One of my goals is to use a similar setup to create software-defined block detection at the whole layout level.

Cost wise: An ESP32-CAM is around $10-15, and for the other side an ESP32-S2 is around $8 or cheaper.

This is my preferred approach for now.

4- Arduino + ESP32-CAM and infrared LEDs.

This is basically the same setup as the Camera + OpenCV version above, except we use the reverse of photo-resistors: infrared LEDs are embedded in the track, 2 on each side of the crossing. Thus instead of measuring ambient light, we use the camera to detect illumination from the track-mounted IR LEDs. When the IR beam is cut, it simply means a train is obscuring the sensor.

This can be beneficial if we want to narrow the detection area on the image feed. After an initial automated setup phase, the ESP32 could analyze just the location of the IR sensor on the image instead of doing generic motion detection on the whole image.

With this system, we can trivially automate the setup: when the module starts, it can detect each LED one by one, automatically finding their location in the image -- assuming the ESP32 is controlling these LEDs (directly or indirectly), it can turn them on one by one to identify them. The only fairly reasonable assumption is that the sensors are not covered by a train during that phase (which we can detect since we expect to find 4 IRs LEDs).

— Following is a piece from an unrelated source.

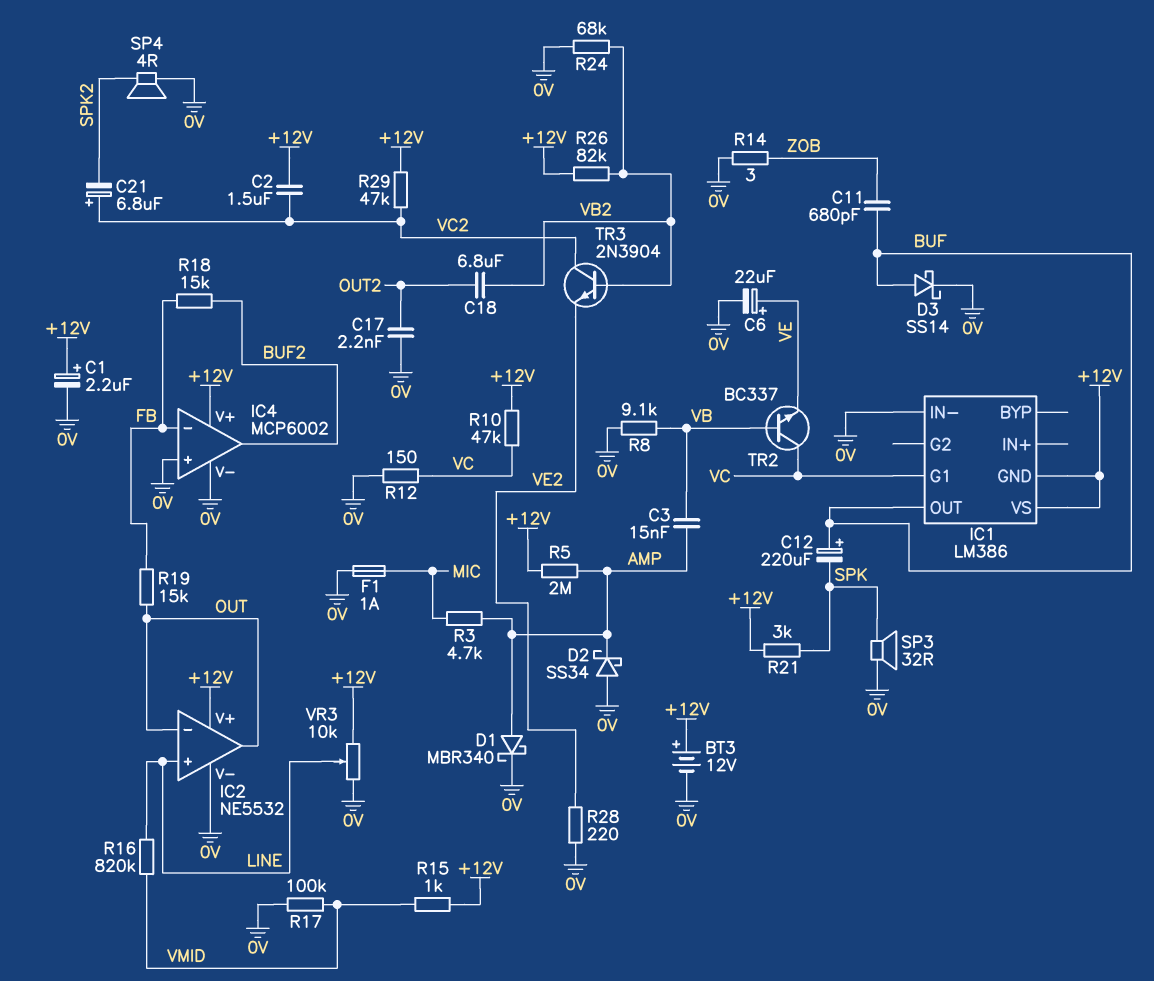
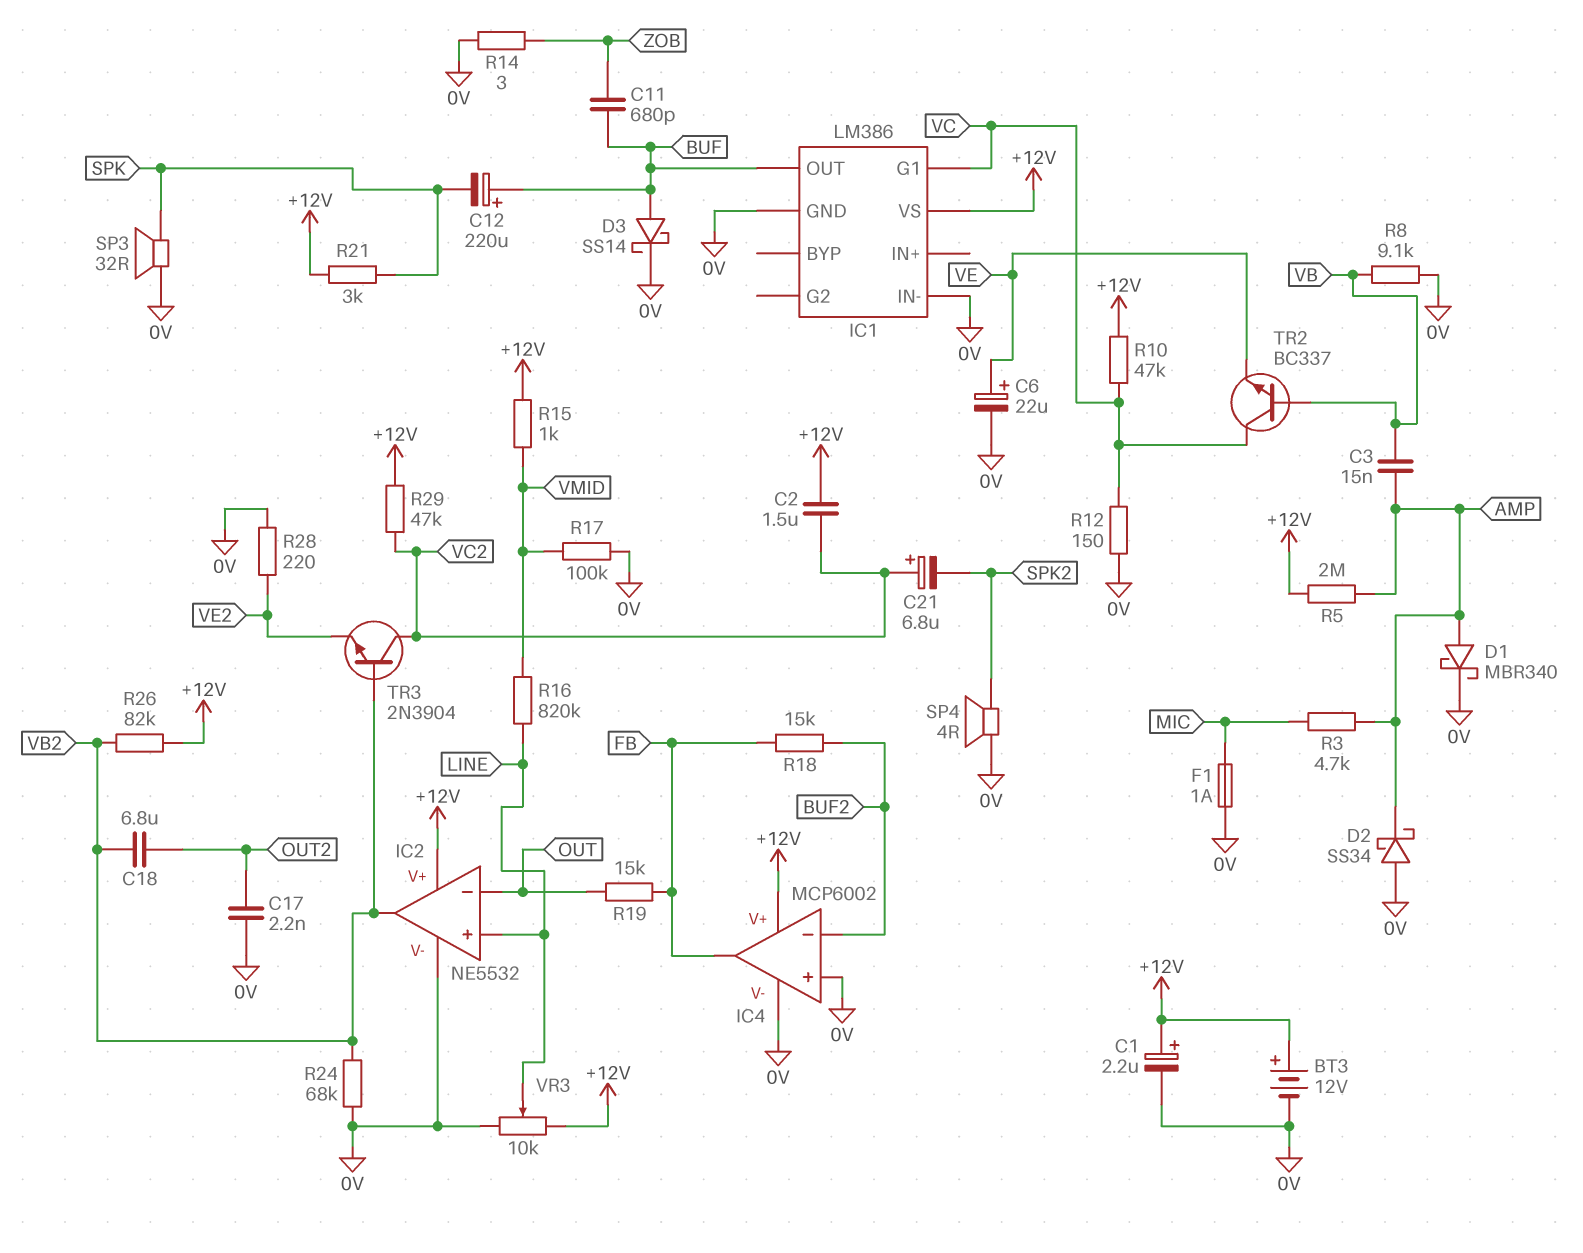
IC1 pin GND: +12V -> 0V
IC2 pin out: OUT -> VB2
IC4 pin in-: FB -> BUF2
IC4 pin out: BUF2 -> FB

Ironically that is a tad more work to install than the pure camera-based motion detection version as it requires a bit more hardware (namely four extra IR LEDs and their wiring). However the possibility to automate the setup phase makes this particularly attractive and a good step up from the pixel-based motion detection.

5- If all fails

The nice thing about this R&D is that “failure is an option”. I know I can deliver something using any of the options above. Eventually it’s not just about delivering “something”, it’s about delivering a solid and reliable experience that will not need ongoing maintenance once finalized.

If all fails, I will revert to the old and trusted LogicRail Tech Grade Crossing Pro and its associated Bell sound module. I’ve used these before, I can purchase them again and set them up just as I did before. Cost is around $100 for these.